Uso do cerol tem punição branda em Salvador; “solução” da prefeitura divide opiniões

Qual o limite entre a brincadeira que atrai adultos e crianças e a prática criminosa que tira vidas? No caso das pipas, a pergunta pode ser respondida com apenas uma palavra: cerol. É o composto produzido através da junção de vidro moído e cola que transforma as linhas em verdadeiras navalhas, como a que matou o motociclista João Arcângelo Rend, no último domingo (26).
Apesar de bizarros, casos como o do motociclista não são novidade em Salvador. “É um grande problema que temos. A gente vê que é um costume [o uso de linhas temperadas]”, disse o diretor técnico da Associação de Motociclistas do Estado da Bahia, Francisco Rabello. Mesmo sem haver dados oficiais sobre a quantidade de mortos e feridos por causa do cerol, o grande número de relatos mostra o quão nociva a prática pode ser. “Tive o pescoço
cortado enquanto andava de bicicleta atrás do Aeroclube. É uma sensação de impotência. No meu caso, foi um corte superficial, mas poderia ter tirado minha vida. Não vejo uma solução por parte dos órgãos públicos para coibir esse crime”, reclama o ciclista Sérgio Gomes.
Salvador tem punição 20 vezes menor que a aplicada em outras cidades
Em junho de 2017, o prefeito ACM Neto sancionou o projeto de lei que proíbe o uso de “objetos cortantes” na preparação das linhas de arraias. O texto, de autoria do vereador Tiago Correia (PSDB), determina que quem for flagrado usando o cerol deve ser advertido e, em caso de reincidência, receber uma multa de R$ 70 valor destinado ao Fundo Municipal dos Direitos da Criança e do Adolescente (FMDCA).
Porém, para a Associação de Motociclistas da Bahia, a punição deixa a desejar. “Observamos legislações de outros estados, como Minas Gerais e São Paulo, e são multas que variam de R$ 100 a R$ 1,5 mil”, explicou.

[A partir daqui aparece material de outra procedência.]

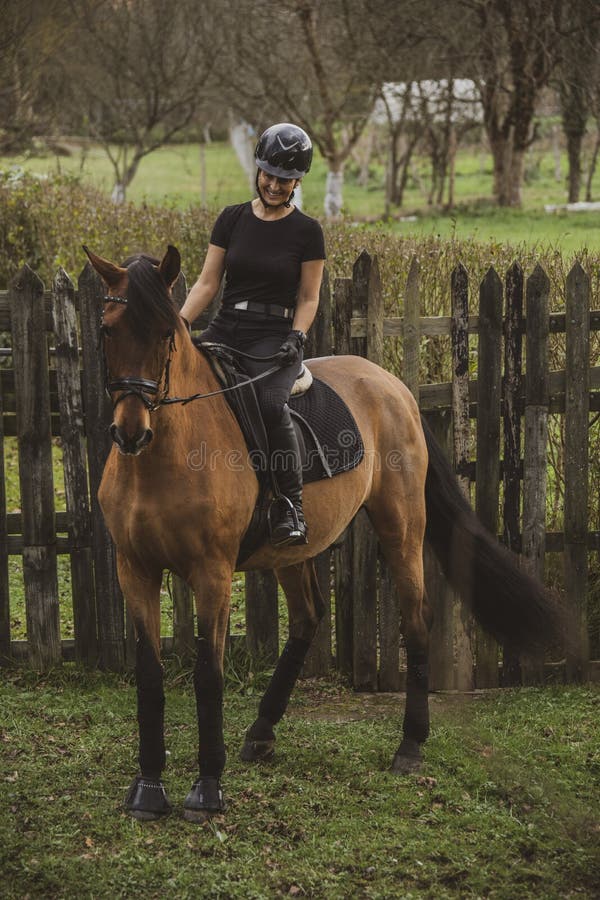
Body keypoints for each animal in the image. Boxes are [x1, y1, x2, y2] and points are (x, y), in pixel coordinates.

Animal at [84, 246, 564, 824]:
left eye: (164, 335)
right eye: (108, 330)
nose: (131, 432)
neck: (165, 456)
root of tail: (393, 387)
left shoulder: (212, 573)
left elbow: (207, 674)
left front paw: (207, 788)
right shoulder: (134, 569)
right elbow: (150, 675)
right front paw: (148, 788)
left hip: (401, 525)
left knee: (415, 619)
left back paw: (409, 745)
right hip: (292, 551)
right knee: (309, 618)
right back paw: (262, 732)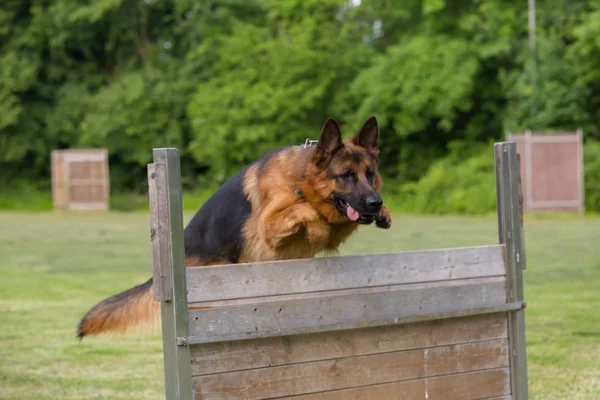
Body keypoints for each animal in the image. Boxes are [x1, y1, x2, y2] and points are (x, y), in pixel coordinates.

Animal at [76, 115, 394, 338]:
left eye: (370, 173)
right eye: (346, 175)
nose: (374, 202)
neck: (301, 179)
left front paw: (385, 213)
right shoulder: (270, 229)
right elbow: (305, 211)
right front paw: (316, 226)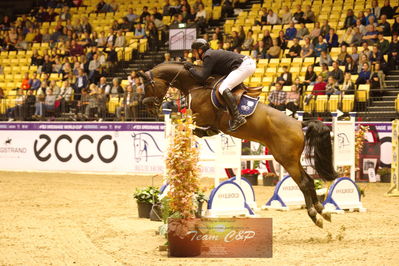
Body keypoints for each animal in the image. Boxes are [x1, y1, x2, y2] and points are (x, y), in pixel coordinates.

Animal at [139, 61, 340, 227]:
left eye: (147, 87)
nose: (149, 108)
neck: (196, 85)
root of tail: (298, 124)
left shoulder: (199, 117)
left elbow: (184, 122)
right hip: (289, 159)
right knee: (309, 180)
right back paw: (323, 211)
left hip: (287, 159)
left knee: (304, 182)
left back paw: (315, 215)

Prefeitura aposta em “pipódromo”
Para o vereador autor da lei que proíbe o uso do cerol, endurecer a punição não garante resultado. “A lei tem um papel muito mais educativo que punitivo”, argumentou. Como solução para o problema, segundo Correia, a prefeitura estuda a criação de um “pipódromo”. “Em um local onde não fosse colocada a vida de ninguém em risco. Já tem uma área em vista, depois do aeroporto. Conversamos com o secretário André Fraga, já existia a indicação de uma área”, explicou.
Mas, para o especialista em aviação Glauco Barreto, a região do aeroporto não deve ser destinada para a prática. “É perigoso. O risco é para as grandes [aeronaves] também”, disse.

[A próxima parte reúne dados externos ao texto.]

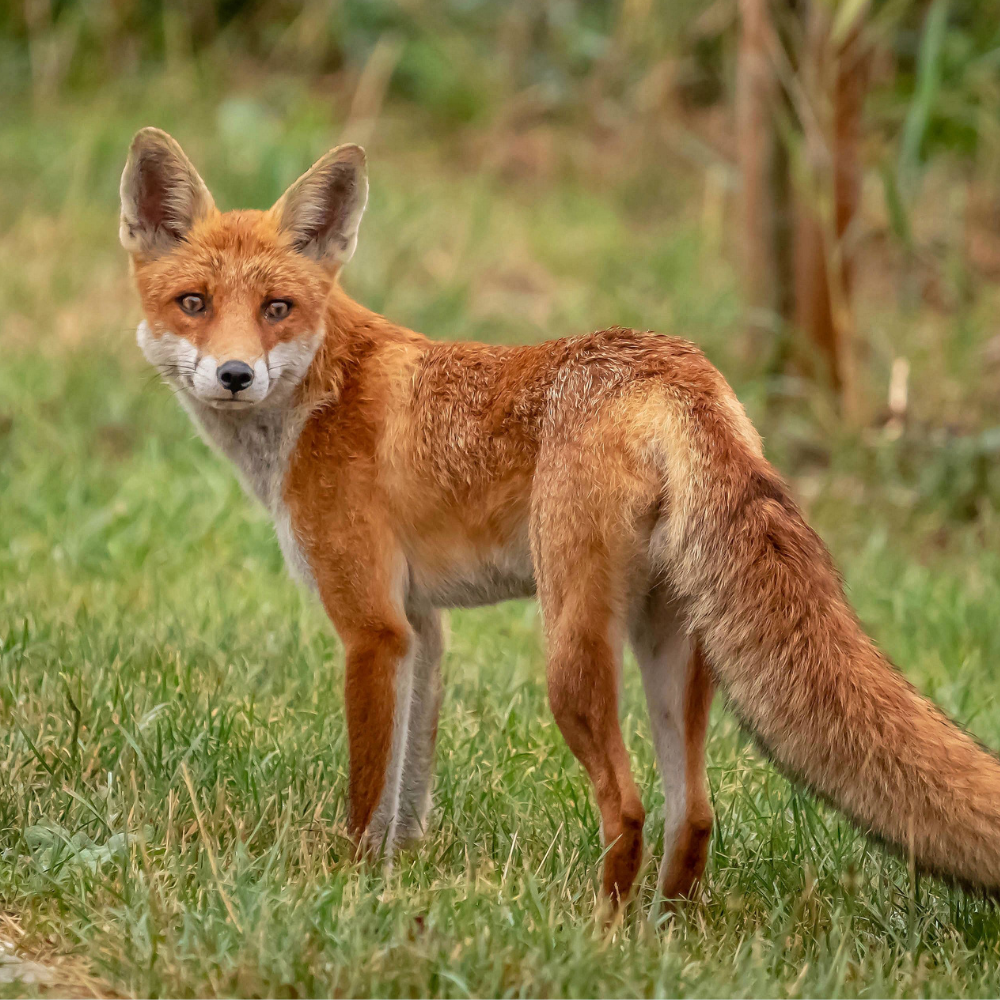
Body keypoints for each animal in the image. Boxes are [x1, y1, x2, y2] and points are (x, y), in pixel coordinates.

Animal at [120, 126, 1000, 908]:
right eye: (193, 304)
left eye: (278, 307)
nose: (235, 375)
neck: (319, 398)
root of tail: (676, 367)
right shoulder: (421, 628)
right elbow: (409, 790)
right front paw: (398, 878)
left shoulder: (372, 628)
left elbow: (369, 794)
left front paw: (347, 886)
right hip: (670, 647)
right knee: (695, 815)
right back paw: (665, 932)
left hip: (570, 658)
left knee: (629, 808)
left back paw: (600, 928)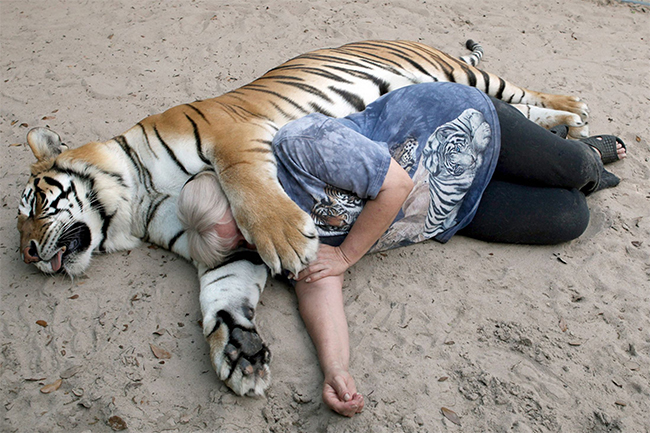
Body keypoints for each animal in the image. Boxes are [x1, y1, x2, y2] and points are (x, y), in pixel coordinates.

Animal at [16, 38, 588, 396]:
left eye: (33, 205)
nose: (27, 255)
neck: (137, 201)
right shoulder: (222, 251)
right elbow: (221, 298)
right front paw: (240, 356)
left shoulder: (229, 133)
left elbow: (245, 182)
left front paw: (289, 240)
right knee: (526, 112)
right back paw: (575, 131)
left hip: (465, 73)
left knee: (520, 91)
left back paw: (576, 109)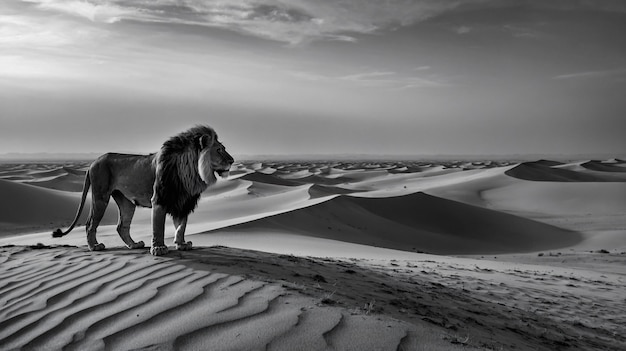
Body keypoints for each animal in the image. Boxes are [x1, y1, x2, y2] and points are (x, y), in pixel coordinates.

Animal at [51, 126, 234, 256]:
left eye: (223, 148)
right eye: (219, 150)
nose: (232, 161)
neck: (191, 171)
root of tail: (92, 163)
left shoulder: (183, 201)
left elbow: (181, 226)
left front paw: (181, 244)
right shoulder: (159, 199)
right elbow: (158, 227)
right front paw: (159, 249)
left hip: (126, 202)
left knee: (122, 226)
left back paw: (134, 245)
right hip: (101, 195)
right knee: (90, 223)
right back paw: (95, 246)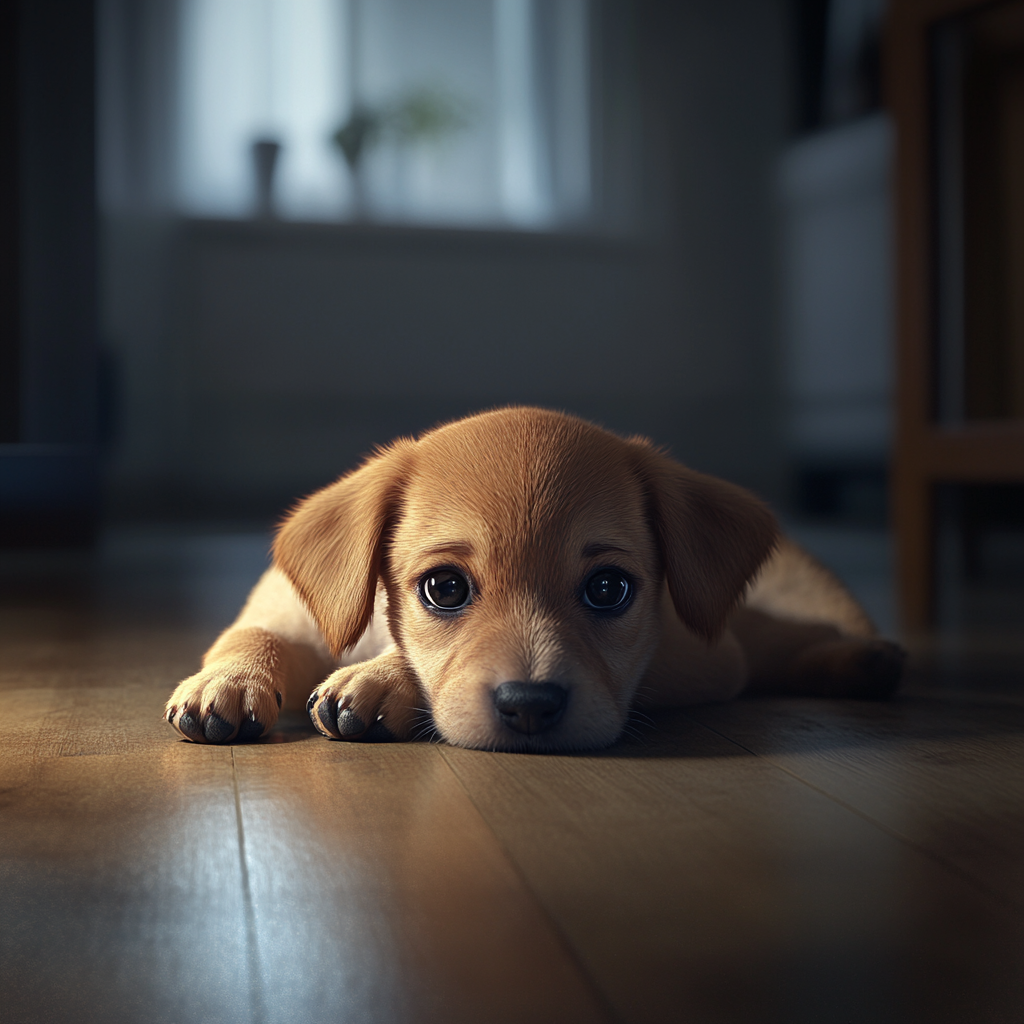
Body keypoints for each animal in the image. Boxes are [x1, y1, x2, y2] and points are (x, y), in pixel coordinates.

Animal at [161, 407, 905, 753]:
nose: (529, 706)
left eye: (608, 589)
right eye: (444, 588)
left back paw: (864, 659)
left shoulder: (703, 657)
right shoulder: (283, 613)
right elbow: (249, 639)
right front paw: (225, 683)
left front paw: (381, 680)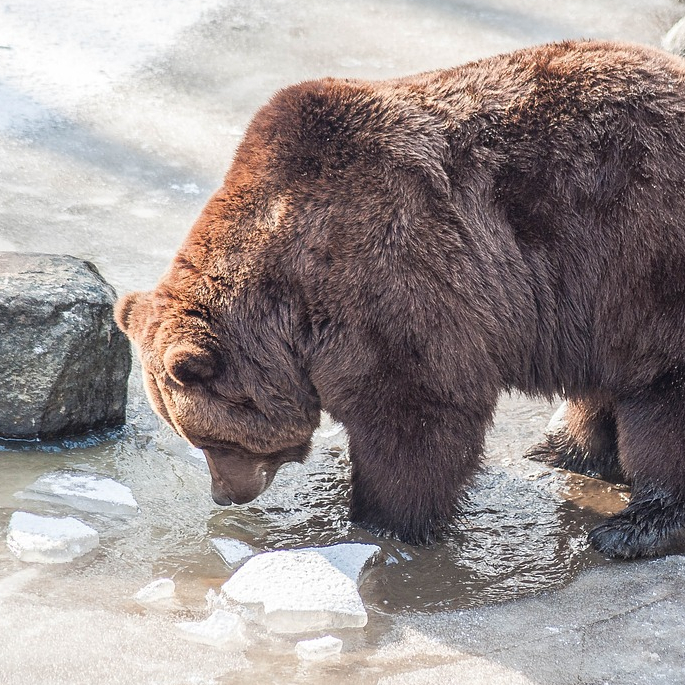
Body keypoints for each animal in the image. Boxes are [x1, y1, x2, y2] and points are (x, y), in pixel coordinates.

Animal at [115, 40, 684, 560]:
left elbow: (414, 412)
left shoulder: (391, 269)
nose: (224, 496)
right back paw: (564, 451)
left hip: (641, 255)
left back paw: (634, 527)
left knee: (663, 398)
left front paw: (381, 521)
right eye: (194, 439)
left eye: (212, 442)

Parque dos ventos pode ter regras
O secretário André Fraga explicou que cabe à Fundação Mario Leal Ferreira (FMLF) realizar o estudo para escolher a melhor área para a implantação do pipódromo. “A secretaria não desenvolveu nenhum estudo para isso [...] a gente está trabalhando a possibilidade de o Parque dos Ventos ter esse espaço destinado a pipa, com regras e tal”, disse o secretário. Mas, para quem já sofreu algum acidente com o cerol na região, a prática deveria acontecer em outra área. “Aqui passa muita gente”, opina o ciclista Sérgio Gomes.

Fiscalização e jogo de empurra
Em reunião com representante da categoria, após a morte do motociclista no último domingo, o prefeito ACM Neto (DEM) prometeu aumentar a fiscalização do uso do cerol, principalmente na região do Aeroclube. De acordo com a Polícia Militar da Bahia, coibir a prática não está “entre as prioridades” da corporação. “Temos ‘N’ demandas para atender. Até porque, há uma lei municipal que restringe esse tipo de artifício”, explicou o capitão Bruno Ramos em entrevista à Metrópole.